Just got father-in-law a new 55" LCD TV. Setting it on an console / TV cabinet that's plenty big for it.

TV only weighs 17 lbs. and it sits on these flimsy plastic feet. The cabinet is sturdy enough (though just veneered press-board). As I watch him tooling around in the wheelchair, I worry that he'll knock in to the cabinet and cause that plastic TV to tip right over.

Can't mount the thing to the wall 'cause this is a brand new assisted living center and NOTHING can get screwed to the walls (silly, but no use fighting city hall).

My first reaction is to lay some pierced metal strapping over the feet and cinch 'em down with some wood screws. Four such "anchors" should ensure no tipping, and there's no way he can knock over the whole cabinet.

Anybody got a better idea?


----------



## sras (Oct 31, 2009)

You could make some wood hold downs. A set of 4 that reach over the edge of the feet and screw into the cabinet. Finish to match the cabinet. Hope that makes sense…


----------



## BlasterStumps (Mar 13, 2017)

How about attaching straps to the TV and then to the upper back edge of the cabinet? At least then it can't fall forward. That is what I did in a similar situation. I think I just bought a kit for that very purpose.


----------



## AlaskaGuy (Jan 29, 2012)

No much help here but can't help from saying "if you have ever been a landlord you'd better understan why they don't what people screwing thing to the wall".


----------



## torus (Apr 8, 2017)

plywood piece size of the cabinet top and your options are unlimited (epoxy, screws, etc)


----------



## craftsman on the lake (Dec 27, 2008)

> How about attaching straps to the TV and then to the upper back edge of the cabinet? At least then it can t fall forward. That is what I did in a similar situation. I think I just bought a kit for that very purpose.
> 
> - BlasterStumps


That would be my solution so I ditto this idea.


----------



## Ripper70 (Nov 30, 2015)

There are several simple solutions available that might suit your situation…

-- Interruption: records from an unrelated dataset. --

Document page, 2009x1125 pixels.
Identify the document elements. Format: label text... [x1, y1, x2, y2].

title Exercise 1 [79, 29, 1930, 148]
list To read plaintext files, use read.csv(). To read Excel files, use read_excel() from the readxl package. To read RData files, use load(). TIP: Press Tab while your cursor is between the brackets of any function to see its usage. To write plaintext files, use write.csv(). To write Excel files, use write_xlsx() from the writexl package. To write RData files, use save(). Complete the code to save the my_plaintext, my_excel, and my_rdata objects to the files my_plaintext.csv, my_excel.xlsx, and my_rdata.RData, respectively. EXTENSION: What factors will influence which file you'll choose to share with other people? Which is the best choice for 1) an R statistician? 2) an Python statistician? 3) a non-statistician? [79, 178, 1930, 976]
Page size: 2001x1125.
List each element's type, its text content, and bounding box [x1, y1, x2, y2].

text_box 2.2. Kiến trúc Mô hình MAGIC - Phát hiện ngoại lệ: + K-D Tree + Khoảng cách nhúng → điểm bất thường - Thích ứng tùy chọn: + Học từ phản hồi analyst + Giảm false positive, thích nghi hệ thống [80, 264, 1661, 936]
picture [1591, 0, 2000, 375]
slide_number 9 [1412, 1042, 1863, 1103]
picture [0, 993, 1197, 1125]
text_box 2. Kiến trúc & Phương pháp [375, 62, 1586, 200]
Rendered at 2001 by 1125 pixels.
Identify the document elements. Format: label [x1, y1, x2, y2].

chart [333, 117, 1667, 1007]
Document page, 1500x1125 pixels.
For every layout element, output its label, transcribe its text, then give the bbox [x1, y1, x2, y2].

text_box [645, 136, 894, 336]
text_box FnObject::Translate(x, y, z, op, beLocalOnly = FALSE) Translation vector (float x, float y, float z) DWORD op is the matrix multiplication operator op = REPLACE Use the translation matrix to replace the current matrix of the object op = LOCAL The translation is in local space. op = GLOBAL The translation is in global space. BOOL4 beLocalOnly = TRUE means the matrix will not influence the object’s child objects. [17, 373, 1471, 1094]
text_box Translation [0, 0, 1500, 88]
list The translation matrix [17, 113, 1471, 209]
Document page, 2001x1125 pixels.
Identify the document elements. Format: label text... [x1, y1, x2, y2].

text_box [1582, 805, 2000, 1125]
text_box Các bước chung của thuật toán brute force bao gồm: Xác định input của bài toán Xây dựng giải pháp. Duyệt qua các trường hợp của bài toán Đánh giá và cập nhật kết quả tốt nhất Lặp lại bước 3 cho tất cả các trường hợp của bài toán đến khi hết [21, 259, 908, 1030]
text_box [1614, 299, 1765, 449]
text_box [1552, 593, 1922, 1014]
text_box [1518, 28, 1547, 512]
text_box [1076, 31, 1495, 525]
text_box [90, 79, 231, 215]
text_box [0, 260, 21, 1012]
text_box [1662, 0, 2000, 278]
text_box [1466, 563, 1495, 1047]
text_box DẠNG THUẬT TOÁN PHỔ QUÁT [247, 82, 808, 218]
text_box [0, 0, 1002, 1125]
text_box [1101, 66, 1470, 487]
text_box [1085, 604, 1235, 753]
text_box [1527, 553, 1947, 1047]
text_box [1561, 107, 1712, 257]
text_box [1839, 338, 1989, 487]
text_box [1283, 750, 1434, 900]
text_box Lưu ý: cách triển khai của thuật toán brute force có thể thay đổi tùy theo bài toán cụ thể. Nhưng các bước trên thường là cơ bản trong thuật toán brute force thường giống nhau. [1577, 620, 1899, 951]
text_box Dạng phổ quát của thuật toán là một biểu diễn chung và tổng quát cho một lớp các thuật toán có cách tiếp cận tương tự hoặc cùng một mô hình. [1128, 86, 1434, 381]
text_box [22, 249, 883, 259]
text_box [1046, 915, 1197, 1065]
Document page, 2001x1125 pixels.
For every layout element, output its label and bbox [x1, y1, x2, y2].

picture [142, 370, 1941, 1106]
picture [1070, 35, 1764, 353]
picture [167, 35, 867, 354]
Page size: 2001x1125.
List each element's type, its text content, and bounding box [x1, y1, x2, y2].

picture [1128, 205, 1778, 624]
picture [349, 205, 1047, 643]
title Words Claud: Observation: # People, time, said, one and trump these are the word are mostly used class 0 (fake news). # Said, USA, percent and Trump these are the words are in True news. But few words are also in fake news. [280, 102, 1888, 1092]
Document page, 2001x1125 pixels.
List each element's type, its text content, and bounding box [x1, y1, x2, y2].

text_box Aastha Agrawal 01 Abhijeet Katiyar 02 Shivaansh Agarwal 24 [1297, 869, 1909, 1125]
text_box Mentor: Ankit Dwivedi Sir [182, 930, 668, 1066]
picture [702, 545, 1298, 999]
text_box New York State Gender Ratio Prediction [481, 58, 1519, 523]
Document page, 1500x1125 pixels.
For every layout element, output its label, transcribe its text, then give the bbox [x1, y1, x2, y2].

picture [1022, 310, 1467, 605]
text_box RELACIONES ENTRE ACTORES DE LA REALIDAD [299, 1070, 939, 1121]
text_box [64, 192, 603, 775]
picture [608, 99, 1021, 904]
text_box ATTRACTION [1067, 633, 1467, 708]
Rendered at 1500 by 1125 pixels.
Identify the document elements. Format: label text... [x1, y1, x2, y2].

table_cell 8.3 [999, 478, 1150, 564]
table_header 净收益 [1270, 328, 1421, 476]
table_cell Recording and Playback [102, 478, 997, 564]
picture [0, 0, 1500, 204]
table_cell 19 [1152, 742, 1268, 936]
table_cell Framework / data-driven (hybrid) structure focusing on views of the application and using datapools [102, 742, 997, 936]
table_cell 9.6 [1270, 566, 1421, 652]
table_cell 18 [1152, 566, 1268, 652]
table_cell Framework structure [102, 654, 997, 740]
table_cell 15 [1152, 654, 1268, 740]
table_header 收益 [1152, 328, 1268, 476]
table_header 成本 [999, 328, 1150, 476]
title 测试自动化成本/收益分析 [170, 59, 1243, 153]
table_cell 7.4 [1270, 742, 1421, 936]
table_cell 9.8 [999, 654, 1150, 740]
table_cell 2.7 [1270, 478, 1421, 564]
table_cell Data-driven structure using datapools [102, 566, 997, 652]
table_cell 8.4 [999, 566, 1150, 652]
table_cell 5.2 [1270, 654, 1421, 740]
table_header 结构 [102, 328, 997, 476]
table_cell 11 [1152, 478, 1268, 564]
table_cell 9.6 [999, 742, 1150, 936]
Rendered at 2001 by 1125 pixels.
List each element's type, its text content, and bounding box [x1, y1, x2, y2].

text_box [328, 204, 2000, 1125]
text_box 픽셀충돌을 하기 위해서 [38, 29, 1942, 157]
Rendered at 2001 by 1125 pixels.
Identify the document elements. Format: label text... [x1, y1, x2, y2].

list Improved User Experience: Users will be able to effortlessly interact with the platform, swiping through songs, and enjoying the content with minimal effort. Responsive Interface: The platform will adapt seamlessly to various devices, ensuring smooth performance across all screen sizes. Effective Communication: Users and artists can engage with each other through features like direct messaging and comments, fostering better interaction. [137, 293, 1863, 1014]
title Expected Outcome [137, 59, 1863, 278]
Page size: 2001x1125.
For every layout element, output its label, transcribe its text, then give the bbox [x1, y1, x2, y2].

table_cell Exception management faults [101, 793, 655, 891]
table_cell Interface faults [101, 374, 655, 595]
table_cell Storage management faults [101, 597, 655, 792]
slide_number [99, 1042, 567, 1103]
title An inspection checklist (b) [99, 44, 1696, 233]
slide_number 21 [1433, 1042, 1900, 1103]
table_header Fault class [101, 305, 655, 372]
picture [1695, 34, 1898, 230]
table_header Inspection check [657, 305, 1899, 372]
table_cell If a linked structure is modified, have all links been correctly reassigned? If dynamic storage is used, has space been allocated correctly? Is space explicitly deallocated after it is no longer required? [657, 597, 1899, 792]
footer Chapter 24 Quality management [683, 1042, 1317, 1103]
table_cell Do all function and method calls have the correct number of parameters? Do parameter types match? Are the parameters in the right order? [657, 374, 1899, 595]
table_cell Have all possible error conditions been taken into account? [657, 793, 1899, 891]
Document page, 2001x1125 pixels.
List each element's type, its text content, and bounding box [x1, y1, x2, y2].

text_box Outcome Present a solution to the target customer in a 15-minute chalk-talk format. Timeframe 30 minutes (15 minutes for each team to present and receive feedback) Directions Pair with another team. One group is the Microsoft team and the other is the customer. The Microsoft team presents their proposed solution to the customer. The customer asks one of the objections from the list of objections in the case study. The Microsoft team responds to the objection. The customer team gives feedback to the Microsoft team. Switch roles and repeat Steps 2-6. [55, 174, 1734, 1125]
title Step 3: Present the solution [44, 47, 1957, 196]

QuakeHOLD! 4520 Universal Flat Screen Safety Straps



Non Tipping Safety Strap Kit



I personally prefer the store bought method over the metal straps with the wood screws. Cleaner, relatively inexpensive and designed to do what you'd want it to do.

You could also opt for a more sturdy stand to replace the flimsy plastic feet with something like this.


----------



## therealSteveN (Oct 29, 2016)

Or use any of the Goop, Sticky strip kinda of stuff. It will hold a TV to a wall, so it would certainly keep one from tipping over off of a cabinet. Evidently all the earthquake prone folks of Cali use it to hold their valuables still during a quake.


----------



## CaptainKlutz (Apr 23, 2014)

Two more suggestions, both utilization the VESA mount on back of TV:

1) Install a piece of plywood on back of cabinet, and either mount the TV directly to it, or use wall mounting kit.

2) If back of cabinet is junk, then make a "L" shaped bracket; one side under the TV, and one behind. Screw the plate under the TV to top of cabinet. Mount the TV like the #1.

With both of these, the entire cabinet will fall forward, if it's going to fall.

The VESA mount uses metric screw size based on the size of the TV mounting plate. Can find the VESA standards information online easily.

Cheers!


----------



## wormil (Nov 19, 2011)

I would either screw through the tv base into the stand or use carpet tape.


----------